Le contesté que el mío, que estaba al final de aquella calle; y que quería que lo llevara a la diligencia de Dover por seis peniques.
–¡Trato hecho! –exclamó, subiéndose al carro, que no era más que un enorme cajón de madera sobre ruedas.
Y se alejó traqueteando a tal velocidad que a duras penas logré seguir el paso de su burro.
El aire insolente de aquel joven y, especialmente, el modo en que mascaba briznas de paja mientras hablaba, me desagradaron; pero, como había cerrado el trato, lo llevé a la habitación que me disponía a abandonar, y entre los dos bajamos el baúl y lo pusimos en el carro. Todavía no quería colocar la etiqueta con la dirección, por temor a que algún miembro de la familia de mi casero pudiese descubrir lo que tramaba y me detuviera; por ese motivo, le dije al joven que me gustaría que hiciese un alto cuando llegara al viejo muro de la cárcel de King’s Bench. Apenas hube pronunciado estas palabras, volvió a alejarse traqueteando como si mi baúl, el carro y el burro se hubieran vuelto locos; y, cuando lo alcancé en el lugar acordado, llegué sin aliento de tanto llamarlo y correr tras él.

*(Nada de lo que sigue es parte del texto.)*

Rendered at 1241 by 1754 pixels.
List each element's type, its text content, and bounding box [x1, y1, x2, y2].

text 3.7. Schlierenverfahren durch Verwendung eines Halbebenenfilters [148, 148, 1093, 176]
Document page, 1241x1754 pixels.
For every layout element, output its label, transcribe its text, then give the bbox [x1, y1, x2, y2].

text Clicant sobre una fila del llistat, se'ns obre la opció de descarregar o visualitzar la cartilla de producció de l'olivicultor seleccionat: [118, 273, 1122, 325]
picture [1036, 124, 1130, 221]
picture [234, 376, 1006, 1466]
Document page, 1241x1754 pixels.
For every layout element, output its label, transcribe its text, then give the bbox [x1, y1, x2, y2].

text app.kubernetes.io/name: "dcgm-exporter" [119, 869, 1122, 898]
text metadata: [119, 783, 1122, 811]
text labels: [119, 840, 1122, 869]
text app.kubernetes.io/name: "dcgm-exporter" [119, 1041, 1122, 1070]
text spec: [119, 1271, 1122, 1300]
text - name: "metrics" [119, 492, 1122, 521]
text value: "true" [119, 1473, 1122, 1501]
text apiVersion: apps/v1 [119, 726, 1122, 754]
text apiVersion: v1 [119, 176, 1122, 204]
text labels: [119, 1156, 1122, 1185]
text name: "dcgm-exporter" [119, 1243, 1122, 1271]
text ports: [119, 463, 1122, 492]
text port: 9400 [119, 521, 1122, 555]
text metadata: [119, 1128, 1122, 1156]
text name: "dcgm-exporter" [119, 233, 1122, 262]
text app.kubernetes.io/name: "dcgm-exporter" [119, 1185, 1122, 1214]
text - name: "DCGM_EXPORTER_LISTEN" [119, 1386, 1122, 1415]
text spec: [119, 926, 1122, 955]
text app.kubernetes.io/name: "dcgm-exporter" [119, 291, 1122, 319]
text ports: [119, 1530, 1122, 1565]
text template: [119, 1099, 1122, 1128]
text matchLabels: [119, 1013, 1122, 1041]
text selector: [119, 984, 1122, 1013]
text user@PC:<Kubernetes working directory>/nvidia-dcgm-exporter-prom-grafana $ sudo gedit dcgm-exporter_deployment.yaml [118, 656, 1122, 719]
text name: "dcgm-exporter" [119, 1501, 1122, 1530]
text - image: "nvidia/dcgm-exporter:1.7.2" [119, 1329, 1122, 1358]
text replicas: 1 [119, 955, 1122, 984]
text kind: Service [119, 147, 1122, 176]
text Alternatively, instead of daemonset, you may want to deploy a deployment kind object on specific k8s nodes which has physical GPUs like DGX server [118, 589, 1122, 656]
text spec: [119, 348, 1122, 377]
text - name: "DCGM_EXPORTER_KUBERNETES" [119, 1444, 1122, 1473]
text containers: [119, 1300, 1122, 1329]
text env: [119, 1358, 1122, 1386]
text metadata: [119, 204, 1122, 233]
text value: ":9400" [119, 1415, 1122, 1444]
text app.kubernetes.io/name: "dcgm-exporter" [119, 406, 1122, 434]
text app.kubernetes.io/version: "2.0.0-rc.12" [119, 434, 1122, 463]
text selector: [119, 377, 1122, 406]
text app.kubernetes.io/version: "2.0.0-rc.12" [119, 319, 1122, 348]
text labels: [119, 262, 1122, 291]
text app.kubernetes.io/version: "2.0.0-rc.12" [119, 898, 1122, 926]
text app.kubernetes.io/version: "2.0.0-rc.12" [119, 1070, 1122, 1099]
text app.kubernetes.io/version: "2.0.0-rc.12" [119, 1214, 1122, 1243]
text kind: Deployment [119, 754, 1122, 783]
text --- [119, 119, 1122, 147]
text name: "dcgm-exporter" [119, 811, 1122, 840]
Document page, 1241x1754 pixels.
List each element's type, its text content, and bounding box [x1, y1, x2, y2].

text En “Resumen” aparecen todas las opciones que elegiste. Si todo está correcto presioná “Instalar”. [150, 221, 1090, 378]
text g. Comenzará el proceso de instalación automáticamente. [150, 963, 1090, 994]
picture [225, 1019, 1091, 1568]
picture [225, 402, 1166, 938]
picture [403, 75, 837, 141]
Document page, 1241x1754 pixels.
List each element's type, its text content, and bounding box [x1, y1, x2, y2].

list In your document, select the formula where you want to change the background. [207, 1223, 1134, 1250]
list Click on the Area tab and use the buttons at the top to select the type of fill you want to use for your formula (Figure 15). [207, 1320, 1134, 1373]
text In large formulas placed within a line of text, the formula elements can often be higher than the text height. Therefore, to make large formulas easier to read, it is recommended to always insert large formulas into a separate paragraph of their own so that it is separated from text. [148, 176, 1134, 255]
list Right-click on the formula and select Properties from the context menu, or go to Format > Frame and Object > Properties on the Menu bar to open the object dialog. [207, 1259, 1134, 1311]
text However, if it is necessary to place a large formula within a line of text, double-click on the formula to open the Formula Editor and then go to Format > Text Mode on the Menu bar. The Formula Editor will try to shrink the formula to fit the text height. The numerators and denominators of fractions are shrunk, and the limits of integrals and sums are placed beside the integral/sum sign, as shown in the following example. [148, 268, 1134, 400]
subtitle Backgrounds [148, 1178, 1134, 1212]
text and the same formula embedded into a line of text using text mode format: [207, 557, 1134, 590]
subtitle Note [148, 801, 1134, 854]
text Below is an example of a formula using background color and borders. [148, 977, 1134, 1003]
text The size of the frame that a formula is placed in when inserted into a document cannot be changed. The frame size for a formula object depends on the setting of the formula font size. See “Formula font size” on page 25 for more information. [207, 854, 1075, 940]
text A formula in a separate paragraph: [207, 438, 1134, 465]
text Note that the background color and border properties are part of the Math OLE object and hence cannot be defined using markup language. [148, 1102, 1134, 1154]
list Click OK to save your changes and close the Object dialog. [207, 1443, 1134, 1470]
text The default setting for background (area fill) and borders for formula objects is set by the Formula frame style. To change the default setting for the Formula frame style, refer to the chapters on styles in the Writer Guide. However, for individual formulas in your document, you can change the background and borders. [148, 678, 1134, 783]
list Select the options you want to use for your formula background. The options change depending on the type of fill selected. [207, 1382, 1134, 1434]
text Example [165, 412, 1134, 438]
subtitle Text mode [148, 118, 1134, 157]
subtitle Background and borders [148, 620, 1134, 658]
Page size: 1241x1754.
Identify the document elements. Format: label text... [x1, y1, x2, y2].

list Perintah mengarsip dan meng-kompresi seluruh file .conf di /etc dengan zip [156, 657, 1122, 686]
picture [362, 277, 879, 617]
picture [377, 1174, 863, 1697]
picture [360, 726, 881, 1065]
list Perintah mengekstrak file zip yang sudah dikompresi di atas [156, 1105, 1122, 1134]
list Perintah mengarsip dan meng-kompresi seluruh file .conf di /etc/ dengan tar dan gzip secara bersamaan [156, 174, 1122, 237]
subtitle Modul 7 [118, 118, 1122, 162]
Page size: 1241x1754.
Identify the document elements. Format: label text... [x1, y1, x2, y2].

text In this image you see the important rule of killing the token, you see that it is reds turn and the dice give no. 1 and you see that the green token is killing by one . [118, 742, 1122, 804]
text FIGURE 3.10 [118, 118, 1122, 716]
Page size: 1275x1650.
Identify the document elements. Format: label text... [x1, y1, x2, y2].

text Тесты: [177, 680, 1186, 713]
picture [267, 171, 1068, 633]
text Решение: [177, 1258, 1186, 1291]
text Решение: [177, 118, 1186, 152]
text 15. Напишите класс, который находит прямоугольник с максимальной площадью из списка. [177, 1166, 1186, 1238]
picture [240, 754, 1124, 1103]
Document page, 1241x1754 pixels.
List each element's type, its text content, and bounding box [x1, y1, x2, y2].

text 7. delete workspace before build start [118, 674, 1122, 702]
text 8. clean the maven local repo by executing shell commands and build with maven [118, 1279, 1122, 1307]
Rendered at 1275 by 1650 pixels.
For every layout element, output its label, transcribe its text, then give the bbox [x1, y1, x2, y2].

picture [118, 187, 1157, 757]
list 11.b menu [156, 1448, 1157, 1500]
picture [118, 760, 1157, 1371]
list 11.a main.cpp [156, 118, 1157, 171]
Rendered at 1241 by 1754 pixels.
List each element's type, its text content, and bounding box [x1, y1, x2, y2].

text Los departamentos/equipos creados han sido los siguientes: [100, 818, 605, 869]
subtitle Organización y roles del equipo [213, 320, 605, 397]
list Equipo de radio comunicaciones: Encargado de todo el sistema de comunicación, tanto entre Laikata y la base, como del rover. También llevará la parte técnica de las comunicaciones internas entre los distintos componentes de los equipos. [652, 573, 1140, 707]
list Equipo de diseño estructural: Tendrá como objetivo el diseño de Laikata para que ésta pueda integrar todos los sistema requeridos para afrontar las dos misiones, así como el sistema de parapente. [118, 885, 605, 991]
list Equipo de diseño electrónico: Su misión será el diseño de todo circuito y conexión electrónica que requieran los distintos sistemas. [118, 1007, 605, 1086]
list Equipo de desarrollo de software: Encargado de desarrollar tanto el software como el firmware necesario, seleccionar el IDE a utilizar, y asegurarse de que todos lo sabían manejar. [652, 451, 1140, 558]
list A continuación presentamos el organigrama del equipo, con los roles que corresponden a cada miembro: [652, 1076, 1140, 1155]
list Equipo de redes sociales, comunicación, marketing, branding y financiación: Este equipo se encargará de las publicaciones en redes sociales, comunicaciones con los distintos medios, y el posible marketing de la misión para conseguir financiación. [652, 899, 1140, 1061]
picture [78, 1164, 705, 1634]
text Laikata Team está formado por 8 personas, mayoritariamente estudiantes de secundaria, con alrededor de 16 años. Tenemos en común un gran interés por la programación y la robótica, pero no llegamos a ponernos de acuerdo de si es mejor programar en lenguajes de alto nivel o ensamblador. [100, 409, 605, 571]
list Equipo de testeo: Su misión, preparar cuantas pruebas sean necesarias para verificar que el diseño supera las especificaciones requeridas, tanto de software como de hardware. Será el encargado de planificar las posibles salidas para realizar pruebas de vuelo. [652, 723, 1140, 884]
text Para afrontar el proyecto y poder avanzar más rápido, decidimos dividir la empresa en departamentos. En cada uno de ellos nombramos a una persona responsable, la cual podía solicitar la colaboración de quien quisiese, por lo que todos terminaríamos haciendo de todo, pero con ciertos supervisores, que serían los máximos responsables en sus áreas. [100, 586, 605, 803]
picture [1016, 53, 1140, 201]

Estaba tan rojo y excitado que, al sacar la etiqueta del bolsillo, se me cayó la media guinea al suelo. Como medida de precaución, me la puse en la boca y, aunque me temblaban mucho las manos, logré colocar la dirección como quería; fue entonces cuando sentí que el joven zanquilargo me golpeaba la barbilla, y vi cómo mi media guinea pasaba de mi boca a su mano.
–¿Qué es esto? –dijo el joven, agarrándome por el cuello de la camisa con una horrible mueca–. Seguro que a la Policía le interesa… Piensa fugarse, ¿no? Vamos, pequeño granuja, ¡a la comisaría!
–Devuélvame el dinero, se lo ruego –exclamé, aterrorizado–; y déjeme en paz.
–¡A la comisaría! –contestó el joven–. Se lo explicará a la Policía.
–Deme mi baúl y mi dinero –grité, rompiendo a llorar.
–¡A la comisaría! –repitió, arrastrándome violentamente hacia el burro, como si existiera alguna afinidad entre este animal y el magistrado.
Pareció entonces cambiar de opinión, saltó a su carro, se sentó sobre mi baúl y, amenazando con llevarme directamente a la Policía, se alejó traqueteando más deprisa que nunca.
Corrí tras él, tan rápido como pude, pero me quedé sin aliento para llamarle y, de no haber sido así, tampoco me hubiese atrevido a hacerlo. Estuve a punto de ser atropellado, al menos veinte veces en media milla. Lo perdía de vista, volvía a verlo, lo perdía de nuevo, recibía un latigazo, alguien me gritaba, me caía en el barro, me levantaba, chocaba con otro transeúnte, me daba contra un poste… Finalmente, aturdido por el calor y por el miedo, convencido de que medio Londres había salido a la calle para capturarme, dejé que el joven se marchara donde le viniese en gana con mi baúl y mi dinero; y, jadeando y llorando, pero sin detenerme jamás, di media vuelta y me encaminé hacia Greenwich, que, según tenía entendido, estaba en la carretera de Dover. Y, al dirigirme al lugar de retiro de mi tía, la señorita Betsey, apenas llevaba encima algo más que la noche en que mi llegada al mundo tanto la ofendió.